Esmera and Tauram exchanged a glance. They had guessed as much when they saw the ruined land at the edge of Parnakshi.
"People have raised the issue, but King Ruagu hasn't been able to find a solution." Anjarah frowned.
"Of course he hasn't. He's the problem, and removing him is the solution." Tauram's jaw tightened. "That's what this team is about, Anjarah. Jilhari told us the Finnazes' mysterious weapon may be our best chance of defeating Ruagu, but we know nothing about it. That's why we asked you to take us to Hira tonight. You've been a great help to us. Honestly, we would have already failed the mission without you."
Esmera nodded her agreement. Without Anjarah, they would've never been able to communicate with Hira to get the answers they needed, answers nobody in the land could give them except her. They wouldn't even have known about Hira if it wasn't for her.
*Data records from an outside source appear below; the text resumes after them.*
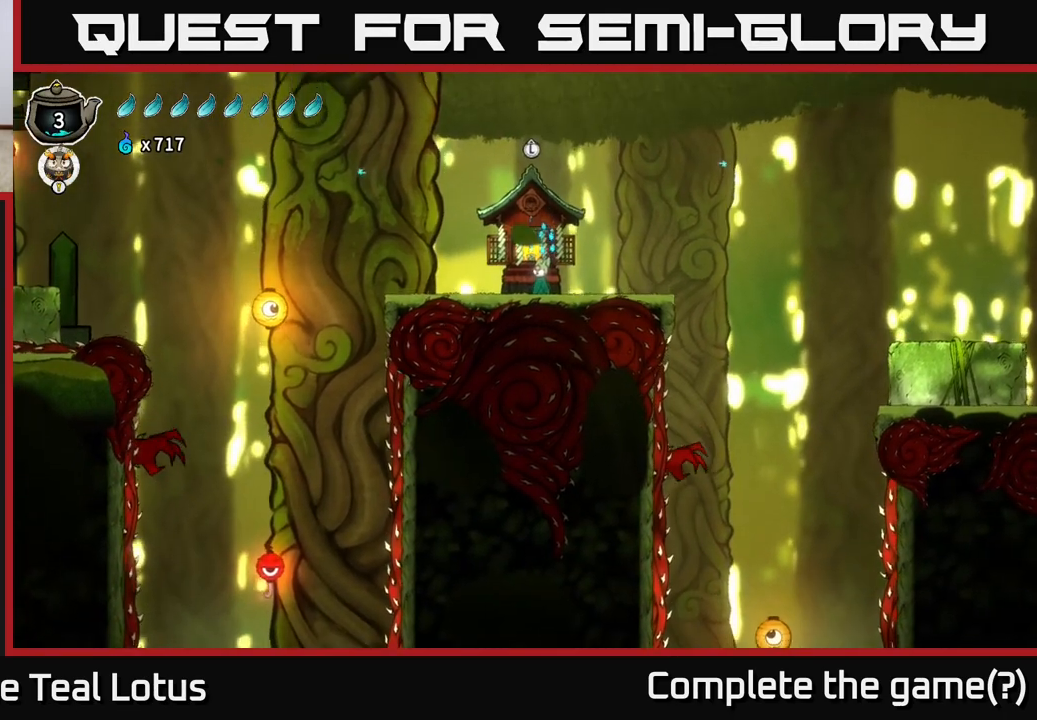
{"buttons": [], "left_stick": "center", "right_stick": "down", "events": []}
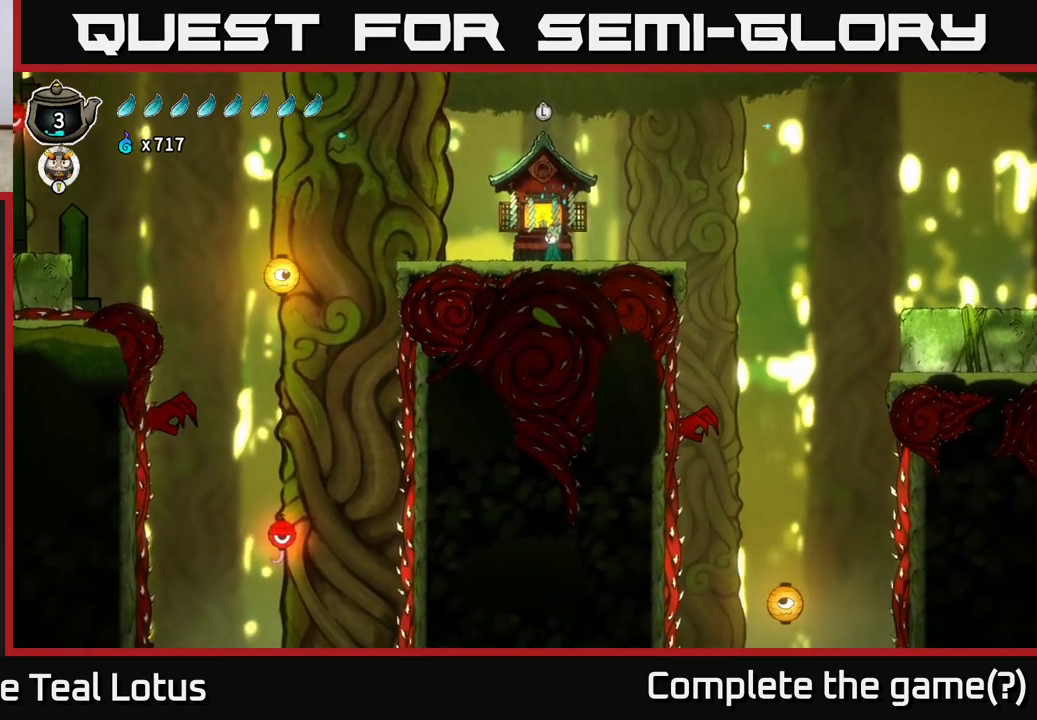
{"buttons": [], "left_stick": "center", "right_stick": "down", "events": []}
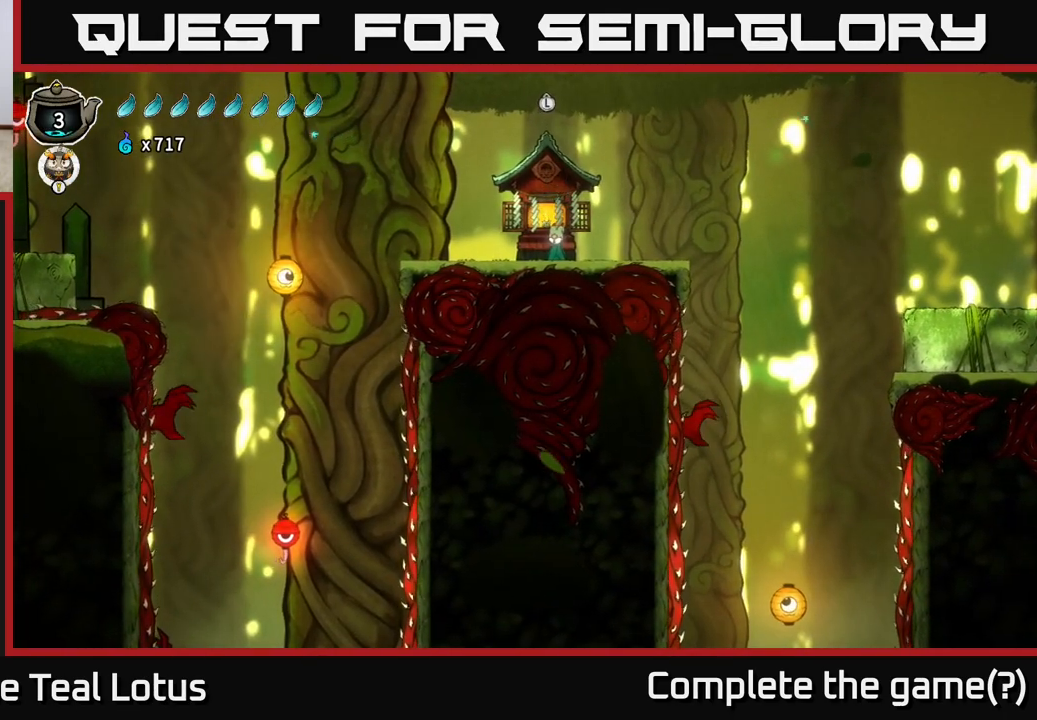
{"buttons": [], "left_stick": "center", "right_stick": "center", "events": [[283, "right_stick", "center"]]}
She had even fabricated the details on Esmera's form to claim Jammas to protect her and Tauram. She must've proven to Tauram at some point over ten years ago that she could be trusted, and she had proven that again over the last day.
Tauram pressed his hands together in front of him in a beseeching gesture that Esmera would've never pictured of a prince. "That's why I'm asking you to join the team, Anjarah."
"To prevent doomsday." She quirked an eyebrow.
"In short, yes." Tauram gave a wry smile that couldn't mask the intensity of the hope in his voice.